Dan Goodman's prediction and politics journal.

Tuesday, October 28, 2003

Tuesday October 28, 2003. I didn't get "The Caterpillar on the Leaf" finished in time to include it in my First Draft zine. I included what I had -- along with critiques and mailing comments -- and got the zine printed out. [First Draft is a by-mail writing group in apa format.]

I wrote the following for my own use. However, I decided that other people might find it useful and might have useful comments on it.

Concentrate on what interests me, and what I think is important. Which, to a large extent, means the marketplace of behavior and symbolic interaction.

And certain kinds of change.

Give description as the viewpoint character would see it. This character may be an authorial persona, rather than a character in the story.

Use synesthesia -- not as a goshwow exoticism, but as something ordinary for the viewpoint character.

These are the kinds of description I know about, so far:

Sensory description: How things look, sound, feel, smell, taste, etc. Flaubert advised using at least three senses in each paragraph; this is probably unworkable for short paragraphs.

Different senses are important to different people.
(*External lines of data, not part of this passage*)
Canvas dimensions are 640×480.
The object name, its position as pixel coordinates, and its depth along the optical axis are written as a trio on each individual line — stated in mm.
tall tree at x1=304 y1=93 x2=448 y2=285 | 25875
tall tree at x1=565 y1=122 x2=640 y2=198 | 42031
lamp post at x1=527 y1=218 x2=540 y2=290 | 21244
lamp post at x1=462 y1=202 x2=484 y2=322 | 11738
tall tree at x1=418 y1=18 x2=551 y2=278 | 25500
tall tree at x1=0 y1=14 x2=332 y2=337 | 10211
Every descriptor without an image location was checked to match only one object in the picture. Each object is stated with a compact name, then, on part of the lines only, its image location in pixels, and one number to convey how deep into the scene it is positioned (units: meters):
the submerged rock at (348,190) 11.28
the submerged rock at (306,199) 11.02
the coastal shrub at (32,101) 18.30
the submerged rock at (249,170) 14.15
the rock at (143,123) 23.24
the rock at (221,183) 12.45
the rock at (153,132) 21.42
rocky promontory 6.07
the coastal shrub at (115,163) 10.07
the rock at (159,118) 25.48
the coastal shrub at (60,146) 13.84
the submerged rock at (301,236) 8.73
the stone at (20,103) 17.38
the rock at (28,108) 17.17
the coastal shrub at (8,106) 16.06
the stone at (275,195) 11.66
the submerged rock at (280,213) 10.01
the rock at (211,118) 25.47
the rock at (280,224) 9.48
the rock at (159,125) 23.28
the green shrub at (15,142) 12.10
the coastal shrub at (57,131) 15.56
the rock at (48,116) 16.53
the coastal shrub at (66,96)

For much discussion of this, google on "learning styles." (Note: There are people who have very little sensory memory.)

Process description: This is how it works, this is what it does.

Note that "How it works" means at least two very different things. 1) When you push button A, you will see a mango on the screen. 2) It operates according to the theory of holistic mangoism, whose basic theorems are.... I would count only the first as process description.

Pattern description: This is the pattern the viewpoint character sees. Most humans have a part of the brain which specializes in recognizing faces. (I've read that some auto buffs use this area for recognizing cars.) Other kinds of pattern recognition, which aren't hardwired, vary wildly. Some people literally see mathematical processes, for example.

This is not abstract understanding of patterns; this is _seeing_ the patterns. (Or feeling, hearing, etc.)

Abstract description: Some amateur erotic fiction describes people's bodies in terms of measurements, more than describing how those bodies look and feel. Some people think that way; to them, the abstract is more real than the sensory.